Interpretive Summary: One of the unresolved questions in the Theory of Evolution is how new functions can come into being. The leading hypothesis is that pre-existing genes will duplicate so that there are two or more copies within one cell. Then one copy of the gene continues to fulfill the original function and the second copy evolves to efficiently fulfill a new function. The problem with this hypothesis has been that a process known as ‘concerted evolution’ usually occurs that tends to lock duplicated genes into maintaining the same form. The question is how duplicated genes escape from concerted evolution. Duplicated genes can be advantageous to cells when the function they code for is needed at higher concentrations that can be provided by expression from the multiple copies. Such is the case for ribosomes that are required for protein synthesis and most cells have multiple copies of the ribosomal genes that are maintained in very close similarity. Campylobacter is a genus of bacteria that are common food-borne pathogens. These bacteria have three copies of the ribosome genes. We have observed that in most individual Campylobacter cells all three copies are very similar if not identical. However, we found one strain in which two copies of the gene were characteristic of the structure seen in Campylobacter coli and one copy was characteristic of Campylobacter jejuni. This change could only have been brought about by genetic exchange between the two species and then only maintained if there was a defect in the mechanism for concerted evolution. We have observed in a previous study that concerted evolution of the ribosome genes is very rapid, all three copies of the gene maintain the same form after overnight growth. Thus, we believe that we have identified a concerted evolution defective strain and that this could provide a background for duplicated genes to escape concerted evolution and diverge to new functions.

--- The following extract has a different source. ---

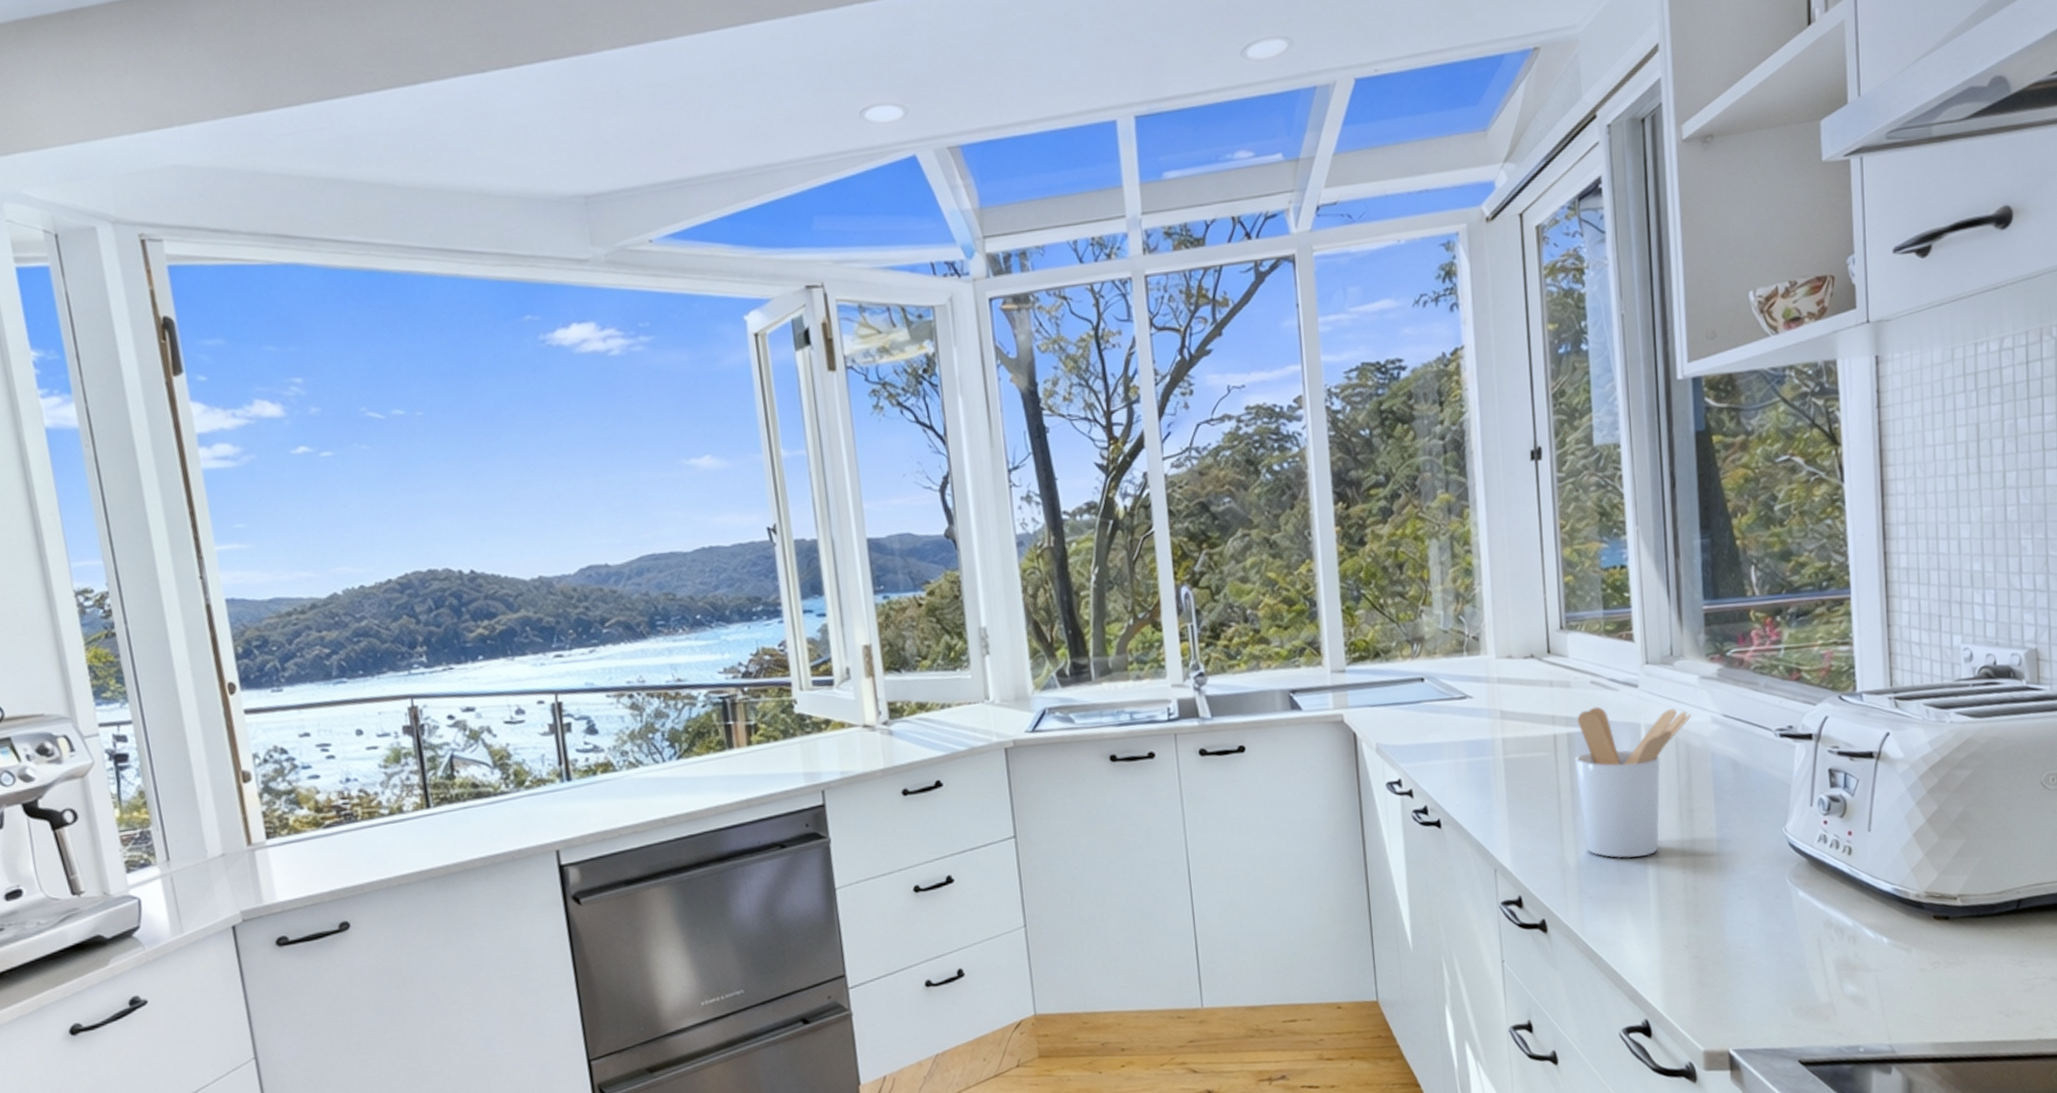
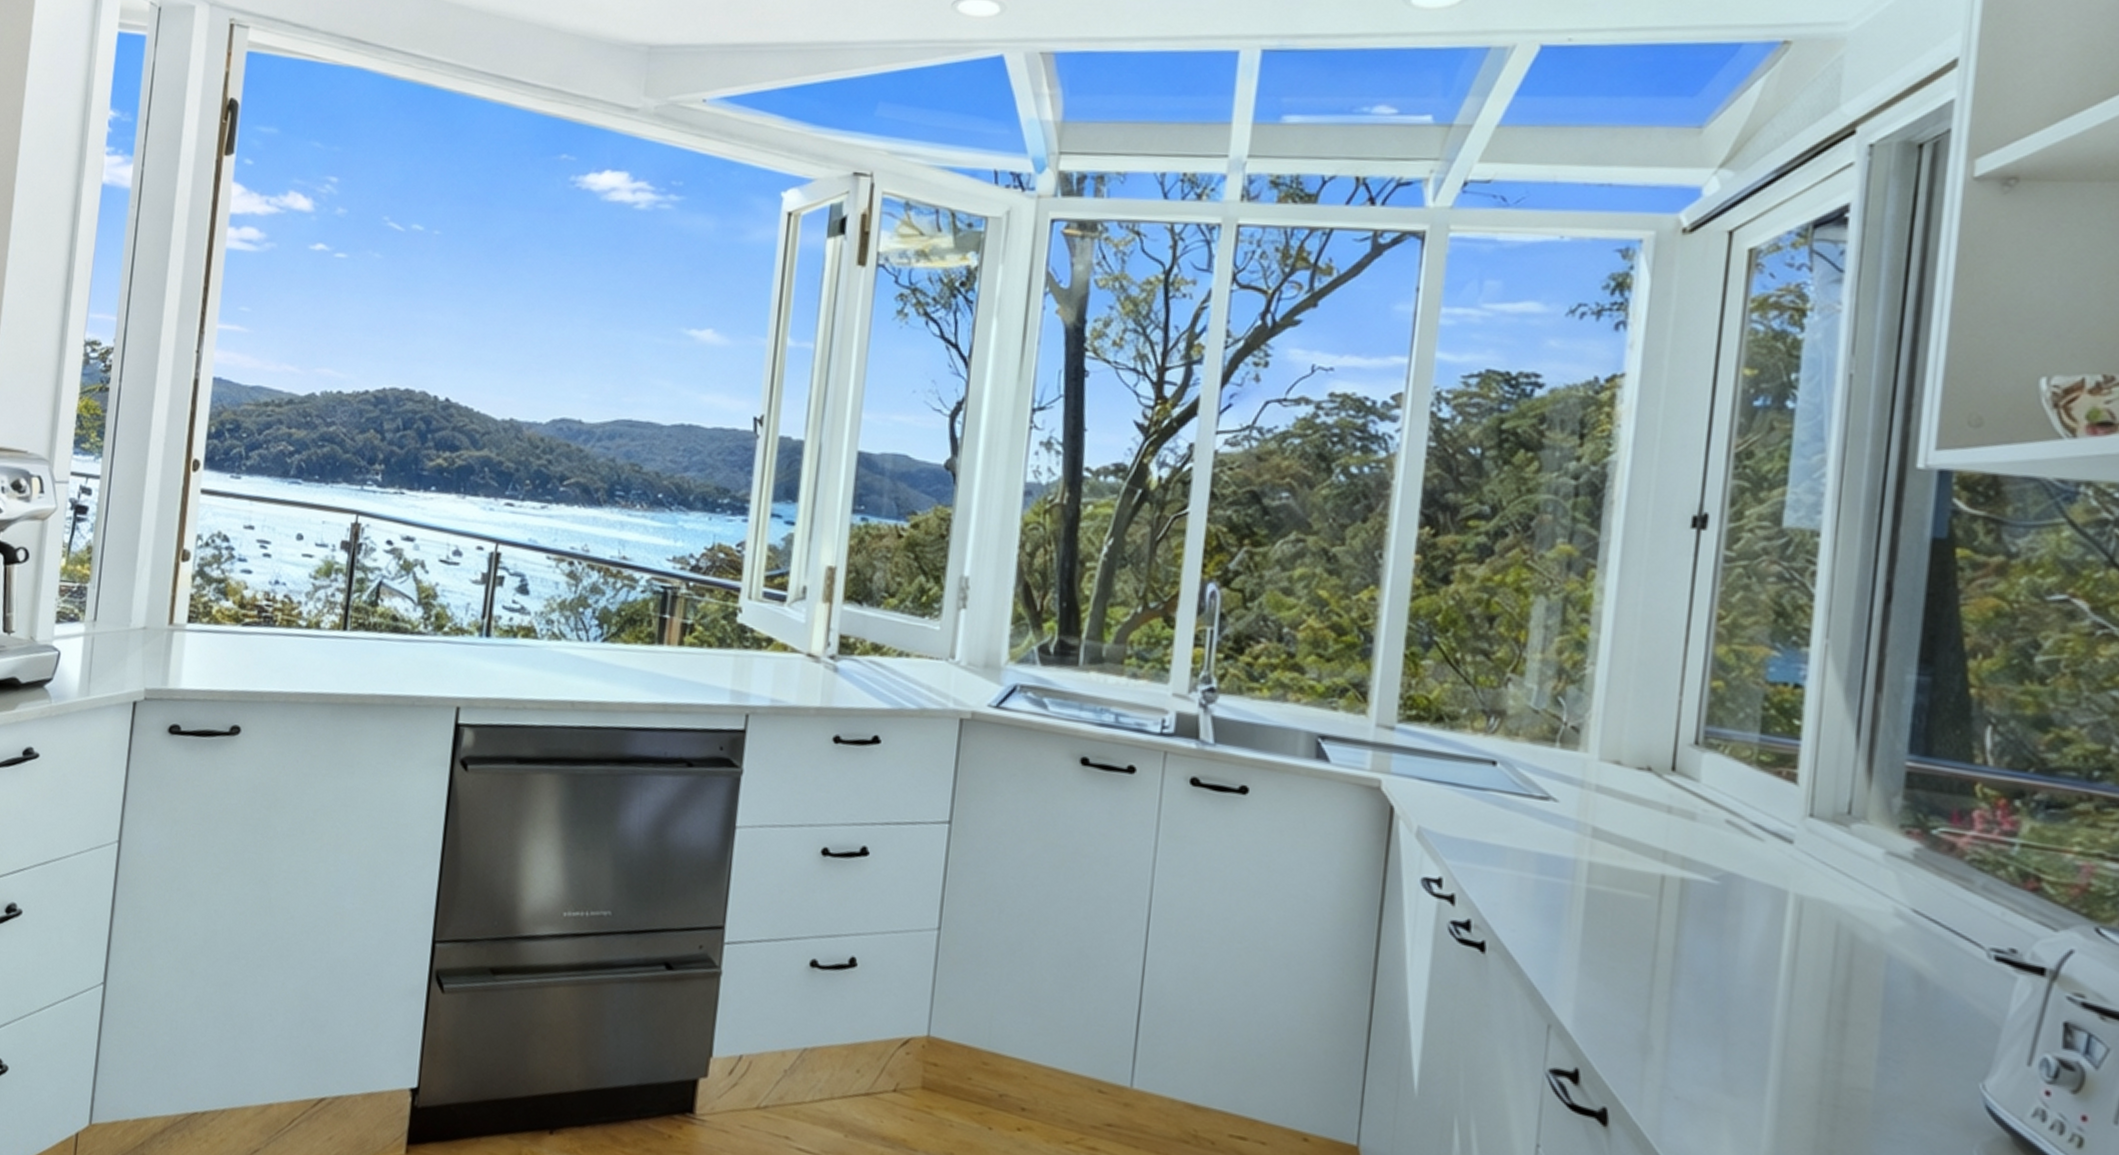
utensil holder: present [1575,706,1691,859] -> none [1681,853,1865,1067]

Technical Abstract: Campylobacter jejuni and Campylobacter coli are closely related species that can not be distinguished by their 16S or 23S rRNA gene sequences. However, the intergenic sequence region (ISR) that is between the 16S and 23S genes is markedly different and characteristic for each species. A peculiarity of the genomic sequence for C. coli RM2228 (Genbank # AAFL01000000) is that two of the rRNA operons have an IGS that is characteristic of C. coli and the third operon is characteristic of C. jejuni. Primers for PCR were designed such that the characteristic C. coli product would be 327 base-pairs (bp) and the C. jejuni product would be 166 bp. A strain with the heterogeneity like that in C. coli RM2228 should yield products of both sizes. To determine the extent of the congruence of the IGS with the C. jejuni/coli species, DNA from a panel of randomly collected C. coli (n=133) and C. jejuni (n=134) isolates were tested by PCR with the primers. All of the isolates yielded products of the predicted size for the species and none yielded fragments of both predicted sizes. To verify the Genbank data for C. coli RM2228, each ribosomal operon from the isolate was individually amplified by PCR and tested with the IGS primer pair. Products of both sizes were produced from the correct operon as predicted from the genomic data. Thus, the cross species heterogeneity of the IGS seen in C. coli RM2228 is infrequent and that strain is extraordinary for its ribosomal operon structure. This may be a consequence of defective concerted evolution of the duplicated ribosomal operons in the affected strain.